We knew that 2007-08 was going to be no usual sort of Presidential election season. Barriers would be broken. It was to be a new time. Here’s a rally around that.

Targeted at hip diverse mobile millennials, it showed a world in travel and motion, where books are rewritten. Where countries are transformed. And we are powerful. Something’s happening here. For the next era.

2) Cisco

I’d also introduced this in context to a previous Cisco ad, ‘are you ready?’  This ad not only creates a harmonious vision of one united world of many. It says they are all under one ruler. I mean connected by one internet. Virtually all of the traffic of which runs on the systems of one company. For some this ad was hopeful and triumphant. Others found it terrifying and prophetic. It was politically moving in either case.

The next two, I’ll clue you, appear to have politically rightward audiences in mind. But each is subtle enough to expand its base, to work into one’s thought process and be quietly convincing.

3) Xerox (and Ducati)

This one was ideally placed one early morning in March, pre market open, on CNBC’s Squawk Box. The morning that Senator Toomey, for whom limited government and the  free market are not just an issue but a calling, was the day’s guest host. 

What do the two characters in this Xerox-Ducati play represent, in that context?  What’s the code objective? I think it’s glamorously evident.

4) FedEx

And perhaps the code-iest one of all! By FedEx. Look at this frame by frame. What do you see and hear? 

This one’s powerful. If I have to explain why, then you aren’t in the target group here. My jaw dropped when I saw this one. I almost can’t believe it’s not intentional.

5) and onward...Which ones would you suggest? What do they ‘code’ for you?

The finest code examples take each person’s own preferences into account. They may say blue to one, and red to another – but do so at the same time in the same words.

Every political advertiser – and communications director - dreams of being able to do that. The very good ones can.

_____

**Task list:**
• A. Answer these questions from the text on coded advertising:
(i) On which program was the Xerox and Ducati ad placed?
(ii) Who was that morning's guest host?
(iii) Which company's ad does the text call "perhaps the code-iest one of all"?
• B. Transcribe the text on coded advertising from "The finest code" up to and including "the same words.".
• C. Render this sentence from the text on coded advertising in Spanish: "Every political advertiser – and communications director - dreams of being able to do that."

Records from a data collection:
_____

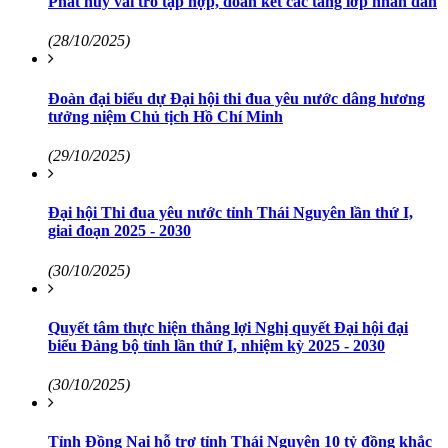
Phát huy vai trò tập hợp, đoàn kết các tầng lớp nhân dân
(28/10/2025)
Đoàn đại biểu dự Đại hội thi đua yêu nước dâng hương
tưởng niệm Chủ tịch Hồ Chí Minh
(29/10/2025)
Đại hội Thi đua yêu nước tỉnh Thái Nguyên lần thứ I,
giai đoạn 2025 - 2030
(30/10/2025)
Quyết tâm thực hiện thắng lợi Nghị quyết Đại hội đại
biểu Đảng bộ tỉnh lần thứ I, nhiệm kỳ 2025 - 2030
(30/10/2025)
Tỉnh Đồng Nai hỗ trợ tỉnh Thái Nguyên 10 tỷ đồng khắc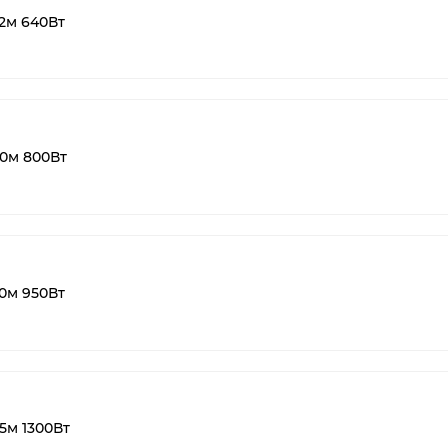
2м 640Вт
0м 800Вт
0м 950Вт
5м 1300Вт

_____

**Solution set:**
• A.
(i) CNBC's Squawk Box
(ii) Senator Toomey
(iii) FedEx

• B.
The finest code examples take each person’s own preferences into account. They may say blue to one, and red to another – but do so at the same time in the same words.

• C. Todo anunciante político —y todo director de comunicaciones— sueña con poder hacer eso.